▶ _Questions on the material_
a) According to the court opinion, on what date did Gypsum file its suit on open account against DDG?
b) State whether each statement below agrees with the court opinion, and support each answer with the deciding words quoted from it.
(i) DDG filed an answer to Gypsum's suit.
(ii) The preliminary default was granted on the same day Gypsum moved for it.
(iii) The Hampton Inn hotel involved in the dispute was being built in Opelousas, Louisiana.
c) Write a continuation of the court opinion, picking up after its final sentence.

▶ _Given text_
• • •

KYZAR, Judge. The defendant, DDG Construction, Inc., appeals from a default judgment granted in favor of the plaintiff, Gypsum Subfloors, Inc., for the sum of $33,541.00, together with $1,791.25 in attorney fees, legal interest, and court costs. For the reasons set forth, we affirm the decision of the trial court.
FACTS AND PROCEDURAL HISTORY
Gypsum Subfloors, Inc. (Gypsum) filed a suit on open account against DDG Construction, Inc. (DDG) on November 21, 2017. Therein, it alleged that DDG had an open account with it for services rendered and goods sold, delivered, and actually used in the construction of a Hampton Inn hotel being built in Opelousas, Louisiana, in the amount of $33,541.00. Gypsum asserted that once it completed its construction work at the hotel, it made repeated requests to DDG for payment of the balance due on the open account. It further alleged that it sent DDG three demand letters via certified mail, but that DDG never responded. Gypsum alleged that as more than thirty days had passed since DDG's receipt of the demand letters, it was liable for reasonable attorney fees, as well as legal interest, court costs, expert witness fees, and deposition costs.
Attached to Gypsum's petition were several documents: a handwritten form entitled "New Job Info Form," referencing job number G-1541; a May 10, 2016 letter to DDG from Gypsum's project manager, Michael Cook, referring to Gypsum's bid on DDG's construction project; two invoices entitled "SUBCONTRACTOR APPLICATION AND APPROVAL FOR PAYMENT," each dated January 9, 2017; copies of three demand letters sent by Gypsum to DDG; and a November 9, 2017 verification signed by Bruce Montreuil, Gypsum's president. DDG did not answer Gypsum's suit.
On August 26, 2018, Gypsum moved for a preliminary default against DDG, which was granted that same day. On October 25, 2019, it filed a motion to confirm the preliminary default against DDG. Attached to its motion were affidavits of facts and non-military service, both by Mr. Montreuil, and an affidavit by Gypsum's counsel, indicating that Gypsum had incurred $1,791.25 in attorney fees in prosecuting this matter. On October 25, 2019, a judgment confirming the preliminary default, pursuant to La.Code Civ.P. art. 1702.1, was rendered by the trial court, awarding Gypsum $33,541.00, as well as legal interest from the date of judicial demand, $1,791.25 in attorney fees, and all court costs. DDG has suspensively appealed from this judgment.

• • •

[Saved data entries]
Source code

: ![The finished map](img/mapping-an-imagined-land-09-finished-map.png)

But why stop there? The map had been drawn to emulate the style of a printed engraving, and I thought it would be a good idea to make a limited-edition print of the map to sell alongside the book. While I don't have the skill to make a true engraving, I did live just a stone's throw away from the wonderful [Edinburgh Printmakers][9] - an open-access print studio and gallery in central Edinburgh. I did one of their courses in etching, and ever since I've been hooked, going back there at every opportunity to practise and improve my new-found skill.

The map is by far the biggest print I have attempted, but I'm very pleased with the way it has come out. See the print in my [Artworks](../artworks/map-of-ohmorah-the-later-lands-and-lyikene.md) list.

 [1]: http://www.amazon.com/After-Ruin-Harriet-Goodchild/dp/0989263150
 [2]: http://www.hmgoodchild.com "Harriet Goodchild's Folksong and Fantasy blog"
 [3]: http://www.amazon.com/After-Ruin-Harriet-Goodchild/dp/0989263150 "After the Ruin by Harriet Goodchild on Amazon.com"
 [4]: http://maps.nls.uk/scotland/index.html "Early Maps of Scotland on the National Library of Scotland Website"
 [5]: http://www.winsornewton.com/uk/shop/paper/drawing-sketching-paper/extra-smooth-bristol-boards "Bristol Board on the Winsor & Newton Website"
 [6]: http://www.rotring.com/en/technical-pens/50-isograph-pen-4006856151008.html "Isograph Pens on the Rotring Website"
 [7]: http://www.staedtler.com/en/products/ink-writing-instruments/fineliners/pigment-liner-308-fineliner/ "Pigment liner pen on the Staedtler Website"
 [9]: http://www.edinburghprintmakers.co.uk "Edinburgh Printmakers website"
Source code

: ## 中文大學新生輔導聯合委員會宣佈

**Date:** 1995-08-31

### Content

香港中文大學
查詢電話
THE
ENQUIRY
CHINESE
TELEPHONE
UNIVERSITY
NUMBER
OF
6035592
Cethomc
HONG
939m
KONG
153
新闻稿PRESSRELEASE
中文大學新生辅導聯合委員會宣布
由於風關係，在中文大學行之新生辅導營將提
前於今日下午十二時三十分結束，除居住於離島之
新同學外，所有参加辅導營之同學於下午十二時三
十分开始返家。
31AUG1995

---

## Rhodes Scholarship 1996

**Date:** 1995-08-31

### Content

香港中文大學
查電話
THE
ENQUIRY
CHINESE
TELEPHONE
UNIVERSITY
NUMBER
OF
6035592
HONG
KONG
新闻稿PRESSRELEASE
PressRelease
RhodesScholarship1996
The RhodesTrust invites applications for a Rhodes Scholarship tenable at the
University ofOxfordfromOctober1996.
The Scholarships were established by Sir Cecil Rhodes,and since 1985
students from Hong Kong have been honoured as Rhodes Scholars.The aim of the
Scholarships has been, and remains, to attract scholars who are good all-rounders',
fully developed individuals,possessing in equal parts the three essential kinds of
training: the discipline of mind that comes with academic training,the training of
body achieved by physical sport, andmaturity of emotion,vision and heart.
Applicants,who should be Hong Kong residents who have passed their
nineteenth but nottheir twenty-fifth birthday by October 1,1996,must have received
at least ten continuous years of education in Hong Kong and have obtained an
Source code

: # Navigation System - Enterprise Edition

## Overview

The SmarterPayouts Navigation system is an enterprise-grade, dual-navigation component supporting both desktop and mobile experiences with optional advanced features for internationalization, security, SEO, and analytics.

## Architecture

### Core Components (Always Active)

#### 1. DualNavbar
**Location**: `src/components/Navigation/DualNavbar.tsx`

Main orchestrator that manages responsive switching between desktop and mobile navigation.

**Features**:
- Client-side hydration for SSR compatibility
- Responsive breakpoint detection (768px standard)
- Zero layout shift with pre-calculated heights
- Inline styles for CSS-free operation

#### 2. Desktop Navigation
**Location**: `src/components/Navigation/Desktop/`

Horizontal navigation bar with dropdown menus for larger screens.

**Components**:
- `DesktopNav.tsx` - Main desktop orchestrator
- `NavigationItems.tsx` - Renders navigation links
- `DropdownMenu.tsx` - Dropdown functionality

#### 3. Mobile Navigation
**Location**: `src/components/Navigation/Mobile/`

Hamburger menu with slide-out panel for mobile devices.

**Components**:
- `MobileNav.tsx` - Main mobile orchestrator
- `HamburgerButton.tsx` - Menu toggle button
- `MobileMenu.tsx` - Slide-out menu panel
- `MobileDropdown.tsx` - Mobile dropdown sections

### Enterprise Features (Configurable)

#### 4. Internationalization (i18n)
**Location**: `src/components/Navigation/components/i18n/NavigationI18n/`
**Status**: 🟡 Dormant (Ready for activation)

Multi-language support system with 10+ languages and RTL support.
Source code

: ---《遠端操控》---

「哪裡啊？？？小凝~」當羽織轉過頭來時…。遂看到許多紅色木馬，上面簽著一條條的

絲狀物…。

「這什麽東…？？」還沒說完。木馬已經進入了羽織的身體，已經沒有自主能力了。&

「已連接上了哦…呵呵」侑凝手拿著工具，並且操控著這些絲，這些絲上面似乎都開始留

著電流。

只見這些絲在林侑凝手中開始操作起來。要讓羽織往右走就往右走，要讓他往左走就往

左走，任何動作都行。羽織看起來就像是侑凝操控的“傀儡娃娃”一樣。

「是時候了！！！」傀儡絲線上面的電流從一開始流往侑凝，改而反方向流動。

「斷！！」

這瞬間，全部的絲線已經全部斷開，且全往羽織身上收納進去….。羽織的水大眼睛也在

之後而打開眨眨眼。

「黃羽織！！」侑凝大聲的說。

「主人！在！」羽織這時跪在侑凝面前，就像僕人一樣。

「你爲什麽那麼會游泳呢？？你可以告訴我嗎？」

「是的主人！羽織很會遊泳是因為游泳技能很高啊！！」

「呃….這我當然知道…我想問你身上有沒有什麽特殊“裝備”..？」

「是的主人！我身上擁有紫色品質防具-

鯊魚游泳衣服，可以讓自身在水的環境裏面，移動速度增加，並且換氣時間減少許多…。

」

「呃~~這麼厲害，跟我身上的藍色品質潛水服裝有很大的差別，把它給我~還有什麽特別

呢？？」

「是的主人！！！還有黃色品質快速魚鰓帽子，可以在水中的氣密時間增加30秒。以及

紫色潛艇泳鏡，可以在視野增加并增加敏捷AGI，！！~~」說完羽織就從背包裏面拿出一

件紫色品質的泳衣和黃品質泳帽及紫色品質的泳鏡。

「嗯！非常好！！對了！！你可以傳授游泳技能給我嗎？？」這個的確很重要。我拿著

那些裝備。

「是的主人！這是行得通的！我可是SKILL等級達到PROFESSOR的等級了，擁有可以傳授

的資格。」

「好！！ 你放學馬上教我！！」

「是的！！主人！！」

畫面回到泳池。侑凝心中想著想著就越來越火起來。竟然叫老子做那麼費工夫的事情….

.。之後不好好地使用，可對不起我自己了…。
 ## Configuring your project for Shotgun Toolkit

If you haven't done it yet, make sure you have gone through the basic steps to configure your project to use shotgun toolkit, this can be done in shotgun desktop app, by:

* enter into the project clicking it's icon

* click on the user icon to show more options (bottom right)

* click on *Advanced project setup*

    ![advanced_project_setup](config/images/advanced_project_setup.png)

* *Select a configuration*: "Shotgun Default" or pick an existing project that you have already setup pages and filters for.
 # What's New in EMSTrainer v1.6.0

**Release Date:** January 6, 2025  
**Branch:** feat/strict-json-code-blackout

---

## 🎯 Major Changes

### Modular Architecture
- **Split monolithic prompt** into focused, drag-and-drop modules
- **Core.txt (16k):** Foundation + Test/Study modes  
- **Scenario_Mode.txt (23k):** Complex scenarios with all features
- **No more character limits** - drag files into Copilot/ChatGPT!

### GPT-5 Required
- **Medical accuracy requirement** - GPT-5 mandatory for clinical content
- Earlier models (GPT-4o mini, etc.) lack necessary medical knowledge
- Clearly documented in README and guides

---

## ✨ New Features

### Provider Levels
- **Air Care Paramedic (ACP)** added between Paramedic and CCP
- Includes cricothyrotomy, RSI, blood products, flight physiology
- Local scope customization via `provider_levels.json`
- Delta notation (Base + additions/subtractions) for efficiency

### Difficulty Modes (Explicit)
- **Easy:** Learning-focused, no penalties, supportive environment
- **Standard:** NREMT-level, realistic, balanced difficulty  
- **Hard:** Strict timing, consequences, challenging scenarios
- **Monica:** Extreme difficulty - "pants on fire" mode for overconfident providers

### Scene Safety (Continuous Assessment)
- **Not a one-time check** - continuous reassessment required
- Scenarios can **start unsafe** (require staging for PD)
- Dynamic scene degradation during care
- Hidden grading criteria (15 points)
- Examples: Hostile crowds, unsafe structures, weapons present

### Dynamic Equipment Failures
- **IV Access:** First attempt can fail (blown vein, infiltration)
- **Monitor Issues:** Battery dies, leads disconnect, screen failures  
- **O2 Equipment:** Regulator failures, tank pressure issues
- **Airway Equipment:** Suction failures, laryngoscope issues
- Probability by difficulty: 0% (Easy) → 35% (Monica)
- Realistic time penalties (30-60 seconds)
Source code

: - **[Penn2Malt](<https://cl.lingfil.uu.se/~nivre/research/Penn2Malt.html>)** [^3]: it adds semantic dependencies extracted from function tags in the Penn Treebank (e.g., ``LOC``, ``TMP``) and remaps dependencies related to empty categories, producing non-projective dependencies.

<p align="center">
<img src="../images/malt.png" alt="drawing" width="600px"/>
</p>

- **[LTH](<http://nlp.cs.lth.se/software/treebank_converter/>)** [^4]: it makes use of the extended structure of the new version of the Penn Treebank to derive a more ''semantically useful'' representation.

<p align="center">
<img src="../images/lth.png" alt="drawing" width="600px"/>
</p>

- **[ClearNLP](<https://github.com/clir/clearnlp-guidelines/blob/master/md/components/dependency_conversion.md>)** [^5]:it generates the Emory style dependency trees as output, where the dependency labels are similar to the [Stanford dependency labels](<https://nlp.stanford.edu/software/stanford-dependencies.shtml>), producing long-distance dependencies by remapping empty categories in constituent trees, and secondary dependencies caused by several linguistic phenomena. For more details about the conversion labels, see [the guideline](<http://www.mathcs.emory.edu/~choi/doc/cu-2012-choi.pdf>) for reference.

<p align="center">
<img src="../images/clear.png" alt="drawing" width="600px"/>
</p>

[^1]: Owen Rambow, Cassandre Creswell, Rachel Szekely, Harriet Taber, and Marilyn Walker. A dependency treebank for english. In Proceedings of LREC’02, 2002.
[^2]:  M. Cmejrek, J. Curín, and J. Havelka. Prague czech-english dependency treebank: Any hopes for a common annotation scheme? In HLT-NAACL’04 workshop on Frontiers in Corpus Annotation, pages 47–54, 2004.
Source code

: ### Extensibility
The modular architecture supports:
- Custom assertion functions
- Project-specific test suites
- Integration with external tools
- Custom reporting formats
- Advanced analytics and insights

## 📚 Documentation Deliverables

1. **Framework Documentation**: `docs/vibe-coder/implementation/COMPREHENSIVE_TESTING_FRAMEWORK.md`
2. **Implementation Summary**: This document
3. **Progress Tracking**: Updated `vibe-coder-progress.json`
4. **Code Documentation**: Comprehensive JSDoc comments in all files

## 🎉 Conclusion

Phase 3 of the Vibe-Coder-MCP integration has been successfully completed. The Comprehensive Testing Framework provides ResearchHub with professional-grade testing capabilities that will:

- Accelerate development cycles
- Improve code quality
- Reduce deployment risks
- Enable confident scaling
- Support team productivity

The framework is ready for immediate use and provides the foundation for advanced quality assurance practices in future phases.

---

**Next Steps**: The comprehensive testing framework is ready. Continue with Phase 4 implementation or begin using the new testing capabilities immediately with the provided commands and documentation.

• • •

▶ _Answer section_
a) November 21, 2017

b)
(i) No: "DDG did not answer Gypsum's suit."
(ii) Yes: "Gypsum moved for a preliminary default against DDG, which was granted that same day."
(iii) Yes: "a Hampton Inn hotel being built in Opelousas, Louisiana"

c)
On appeal, DDG raises one assignment of error, in the form of an issue presented for review:
Was the default judgment based upon Code of Civil Procedure [A]rticle 1702.1, which allows for a judgment to be entered without testimony, properly entered against DDG Construction, Inc. when the documentation presented in support of the default judgment was insufficient?
After DDG filed its appellate brief on January 29, 2020, Gypsum's counsel notified the St. Landry Parish Clerk of Court that its November 25, 2020 motion to confirm its preliminary default was not included in the appeal record of this matter. Thus, it requested that its motion to confirm and the accompanying exhibits be supplemented to the appeal record. The supplemental record was received by this court on February 14, 2020. As a result, the parties were allowed additional time to file supplemental briefs. DDG asserted the same issue presented for review in its supplemental appellate brief. OPINION
Appellate review of a confirmation of preliminary default is restricted to a determination of whether the record contains sufficient evidence to support a prima facie case. Arias v. Stolthaven New Orleans, L.L.C. , 08-1111 (La. 5/5/09), 9 So.3d 815 ; Kidder v. Statewide Transport, Inc. , 13-594 (La.App. 3 Cir. 12/18/13), 129 So.3d 875. This is a factual determination governed by the manifest error standard of review. Arias , 9 So.3d 815.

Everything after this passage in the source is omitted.